Voorbereiding huwelijk
Hoe werken de ouders aan de opvoeding van hun oudere kinderen m.b.t. verkering en huwelijk? Dit is een heel belangrijk onderdeel van de geloofsopvoeding in deze totaal versekste maatschappij met een niet aflatende vloedgolf van echtscheidingen. Wordt er aandacht besteed aan de lichamelijke omgang, het rein bewaren van je lichaam daarbij? Wordt er ter voorbereiding van een huwelijk door de ouders uitgebreid gesproken over kinderzegen en de ouderlijke verplichtingen daarbij?

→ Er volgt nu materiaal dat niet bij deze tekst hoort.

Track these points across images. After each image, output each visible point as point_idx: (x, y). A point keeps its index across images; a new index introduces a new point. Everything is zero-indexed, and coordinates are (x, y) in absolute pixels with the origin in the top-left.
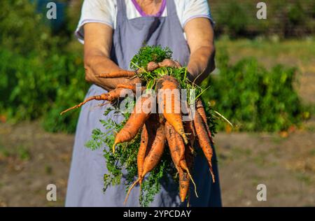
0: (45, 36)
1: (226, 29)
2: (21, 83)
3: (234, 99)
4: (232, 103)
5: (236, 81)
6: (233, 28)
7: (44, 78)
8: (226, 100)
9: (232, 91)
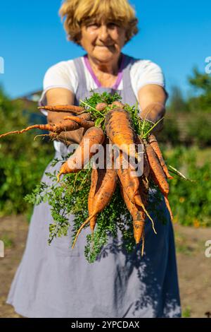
0: (35, 144)
1: (196, 140)
2: (9, 180)
3: (201, 195)
4: (200, 199)
5: (204, 180)
6: (201, 139)
7: (30, 176)
8: (193, 197)
9: (199, 189)
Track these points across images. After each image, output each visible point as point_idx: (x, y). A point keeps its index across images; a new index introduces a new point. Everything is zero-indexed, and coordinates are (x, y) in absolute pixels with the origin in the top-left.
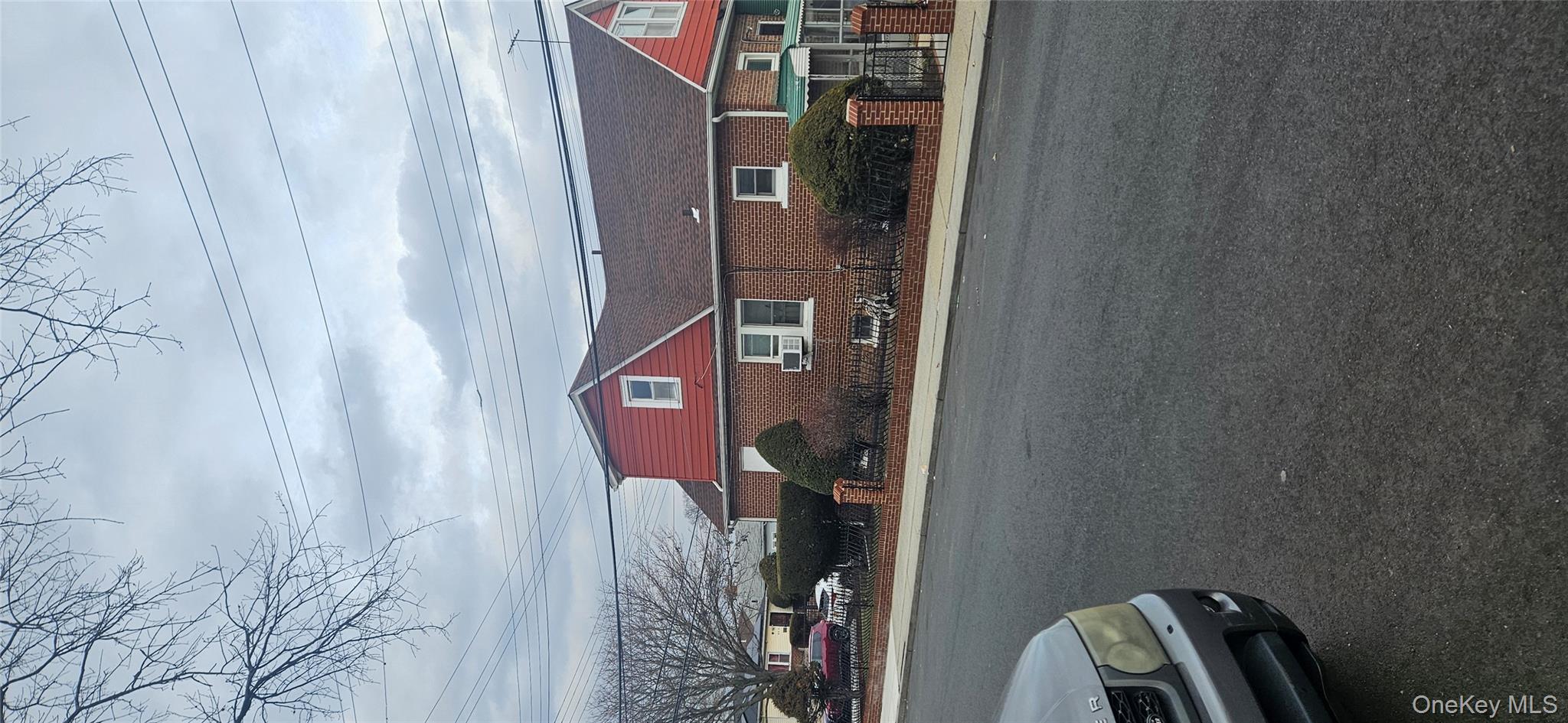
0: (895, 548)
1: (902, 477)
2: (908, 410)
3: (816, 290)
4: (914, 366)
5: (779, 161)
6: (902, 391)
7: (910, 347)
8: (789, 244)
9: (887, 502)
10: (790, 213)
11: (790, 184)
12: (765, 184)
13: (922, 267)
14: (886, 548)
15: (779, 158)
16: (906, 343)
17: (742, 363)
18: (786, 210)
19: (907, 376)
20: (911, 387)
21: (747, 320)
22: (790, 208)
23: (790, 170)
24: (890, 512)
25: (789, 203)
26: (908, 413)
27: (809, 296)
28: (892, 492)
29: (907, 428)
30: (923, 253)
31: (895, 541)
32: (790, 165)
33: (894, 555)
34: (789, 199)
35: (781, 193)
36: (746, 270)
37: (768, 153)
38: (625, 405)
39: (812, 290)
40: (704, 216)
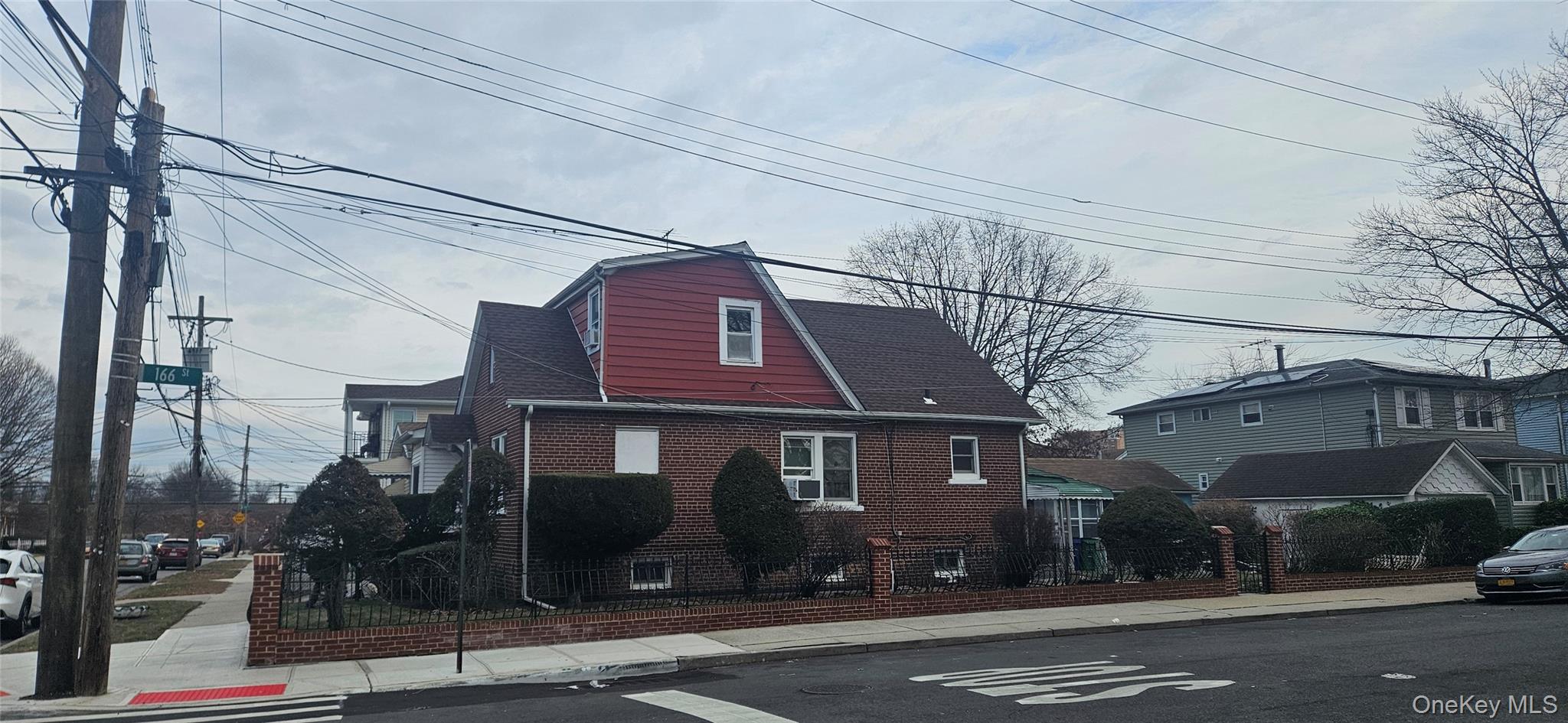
0: (807, 621)
1: (914, 614)
2: (996, 608)
3: (872, 513)
4: (1043, 606)
5: (987, 476)
6: (1017, 598)
7: (1062, 599)
8: (916, 486)
9: (879, 602)
10: (945, 486)
11: (970, 485)
12: (965, 465)
13: (1131, 599)
14: (806, 610)
15: (990, 476)
16: (1066, 595)
17: (780, 435)
18: (947, 482)
19: (1033, 601)
20: (1022, 607)
21: (828, 443)
22: (949, 486)
23: (980, 485)
24: (865, 607)
25: (953, 485)
26: (993, 609)
27: (865, 506)
28: (894, 605)
29: (976, 610)
30: (1141, 598)
31: (818, 620)
32: (984, 485)
33: (795, 622)
34: (957, 485)
35: (959, 478)
36: (888, 445)
37: (992, 467)
38: (721, 300)
39: (872, 509)
40: (929, 409)
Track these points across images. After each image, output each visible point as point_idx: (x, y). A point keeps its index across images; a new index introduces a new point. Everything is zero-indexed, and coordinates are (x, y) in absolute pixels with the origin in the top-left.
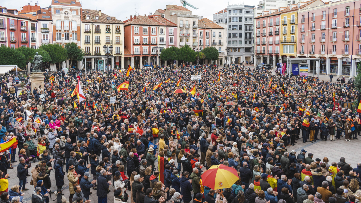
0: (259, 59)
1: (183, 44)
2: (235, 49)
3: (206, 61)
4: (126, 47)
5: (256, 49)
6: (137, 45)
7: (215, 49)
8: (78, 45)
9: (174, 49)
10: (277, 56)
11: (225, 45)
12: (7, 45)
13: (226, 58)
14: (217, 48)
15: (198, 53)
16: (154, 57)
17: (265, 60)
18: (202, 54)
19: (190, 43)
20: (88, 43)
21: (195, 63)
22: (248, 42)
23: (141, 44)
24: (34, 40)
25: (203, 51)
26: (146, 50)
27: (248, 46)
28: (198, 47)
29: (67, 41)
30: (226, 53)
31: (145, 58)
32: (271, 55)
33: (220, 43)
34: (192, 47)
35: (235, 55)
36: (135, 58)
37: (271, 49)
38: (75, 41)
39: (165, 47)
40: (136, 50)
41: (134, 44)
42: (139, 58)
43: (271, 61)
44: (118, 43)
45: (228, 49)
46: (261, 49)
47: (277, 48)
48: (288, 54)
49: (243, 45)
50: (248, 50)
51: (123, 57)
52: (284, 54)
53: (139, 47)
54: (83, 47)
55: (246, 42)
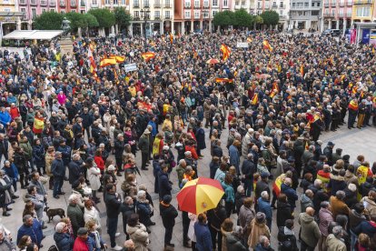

Komen de Schriftuurlijke man-vrouw verhouding en de onderscheiden taken in het huwelijk daarbij aan bod? Een eventuele huwelijkscatechese in een groep, die door predikant of ouderling gegeven wordt, moet voor dit huisonderricht niet in de plaats komen. Net als catechisatie moet dit worden gezien als aanvullend op het huiselijke onderwijs.
Gebedsleven
Is er ook aandacht voor het gebedsleven van ouders en kinderen? Oefenen de ouders zich daarin? Weten ze wat de Here vraagt voor een gebed dat Hij wil verhoren? Worden de kinderen daarin ook onderwezen? Wordt er in de gebeden steeds om Gods genade en Zijn Geest gesmeekt, en hiervoor ook steeds gedankt? Dat is belangrijk wil de Here deze gaven ook werkelijk geven (V&A 116)!

Er zou veel meer te noemen zijn, zoals b.v. hoe de ouders hun kinderen voorgaan m.b.t. vrije-tijdsbesteding en gebruik van de media. Het spreken over al deze zaken tijdens het huisbezoek is concreet maken wat vertroosten is m.b.t. het toerusten en onderwijzen. Hierbij zal het accent van vertroosten tijdens het gesprek wel kunnen verschuiven naar bemoedigen en vermanen.
Het is ook in onze tijd van heel grote waarde dat in de gezinnen werkelijk in het verbond geleefd wordt. Niet alleen in het huwelijksleven, maar juist ook m.b.t. de opvoeding en toerusting van de (oudere) kinderen. Op dit punt kunnen ook gemakkelijk gezagsproblemen ontstaan. Daarop kunnen we nu niet ingaan. Maar daar zullen de ouderlingen richting de ouders ook een preventieve taak in moeten hebben.